**TASK DESCRIPTION:**
Locate the line that contains "Inspire Progress on Capitol Hill" in the entries below, then repeat it and every following line through the line that contains "Rep. Tom Cole (R-Okla.) and", exactly, and no others.

**STORED DATA:**
***

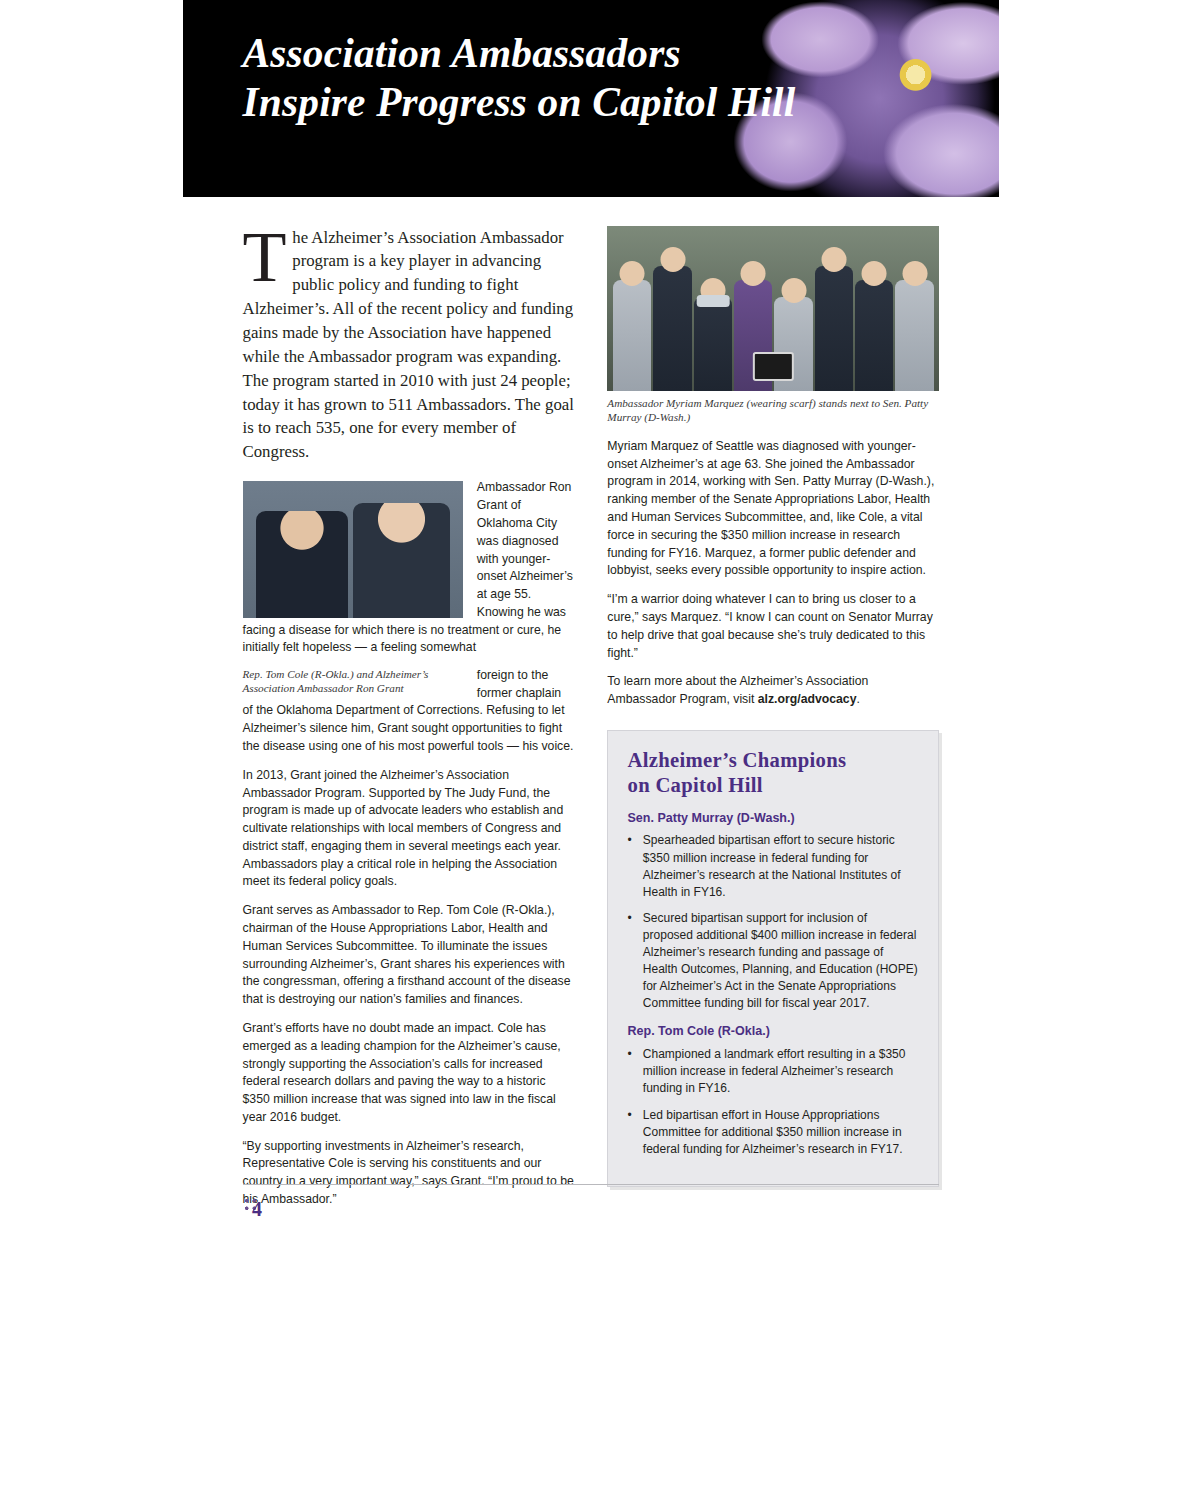Association Ambassadors
Inspire Progress on Capitol Hill
The Alzheimer’s Association Ambassador program is a key player in advancing public policy and funding to fight Alzheimer’s. All of the recent policy and funding gains made by the Association have happened while the Ambassador program was expanding. The program started in 2010 with just 24 people; today it has grown to 511 Ambassadors. The goal is to reach 535, one for every member of Congress.
Ambassador Ron Grant of Oklahoma City was diagnosed with younger-onset Alzheimer’s at age 55. Knowing he was facing a disease for which there is no treatment or cure, he initially felt hopeless — a feeling somewhat
Rep. Tom Cole (R-Okla.) and Alzheimer’s Association Ambassador Ron Grant
foreign to the former chaplain of the Oklahoma Department of Corrections. Refusing to let Alzheimer’s silence him, Grant sought opportunities to fight the disease using one of his most powerful tools — his voice.
In 2013, Grant joined the Alzheimer’s Association Ambassador Program. Supported by The Judy Fund, the program is made up of advocate leaders who establish and cultivate relationships with local members of Congress and district staff, engaging them in several meetings each year. Ambassadors play a critical role in helping the Association meet its federal policy goals.
Grant serves as Ambassador to Rep. Tom Cole (R-Okla.), chairman of the House Appropriations Labor, Health and Human Services Subcommittee. To illuminate the issues surrounding Alzheimer’s, Grant shares his experiences with the congressman, offering a firsthand account of the disease that is destroying our nation’s families and finances.
Grant’s efforts have no doubt made an impact. Cole has emerged as a leading champion for the Alzheimer’s cause, strongly supporting the Association’s calls for increased federal research dollars and paving the way to a historic $350 million increase that was signed into law in the fiscal year 2016 budget.
“By supporting investments in Alzheimer’s research, Representative Cole is serving his constituents and our country in a very important way,” says Grant. “I’m proud to be his Ambassador.”
Ambassador Myriam Marquez (wearing scarf) stands next to Sen. Patty Murray (D-Wash.)
Myriam Marquez of Seattle was diagnosed with younger-onset Alzheimer’s at age 63. She joined the Ambassador program in 2014, working with Sen. Patty Murray (D-Wash.), ranking member of the Senate Appropriations Labor, Health and Human Services Subcommittee, and, like Cole, a vital force in securing the $350 million increase in research funding for FY16. Marquez, a former public defender and lobbyist, seeks every possible opportunity to inspire action.
“I’m a warrior doing whatever I can to bring us closer to a cure,” says Marquez. “I know I can count on Senator Murray to help drive that goal because she’s truly dedicated to this fight.”
To learn more about the Alzheimer’s Association Ambassador Program, visit alz.org/advocacy.
Alzheimer’s Champions
on Capitol Hill
Sen. Patty Murray (D-Wash.)
Spearheaded bipartisan effort to secure historic $350 million increase in federal funding for Alzheimer’s research at the National Institutes of Health in FY16.
Secured bipartisan support for inclusion of proposed additional $400 million increase in federal Alzheimer’s research funding and passage of Health Outcomes, Planning, and Education (HOPE) for Alzheimer’s Act in the Senate Appropriations Committee funding bill for fiscal year 2017.
Rep. Tom Cole (R-Okla.)
Championed a landmark effort resulting in a $350 million increase in federal Alzheimer’s research funding in FY16.
Led bipartisan effort in House Appropriations Committee for additional $350 million increase in federal funding for Alzheimer’s research in FY17.
4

***

**RESPONSE TO THE EXERCISE:**
Inspire Progress on Capitol Hill
The Alzheimer’s Association Ambassador program is a key player in advancing public policy and funding to fight Alzheimer’s. All of the recent policy and funding gains made by the Association have happened while the Ambassador program was expanding. The program started in 2010 with just 24 people; today it has grown to 511 Ambassadors. The goal is to reach 535, one for every member of Congress.
Ambassador Ron Grant of Oklahoma City was diagnosed with younger-onset Alzheimer’s at age 55. Knowing he was facing a disease for which there is no treatment or cure, he initially felt hopeless — a feeling somewhat
Rep. Tom Cole (R-Okla.) and Alzheimer’s Association Ambassador Ron Grant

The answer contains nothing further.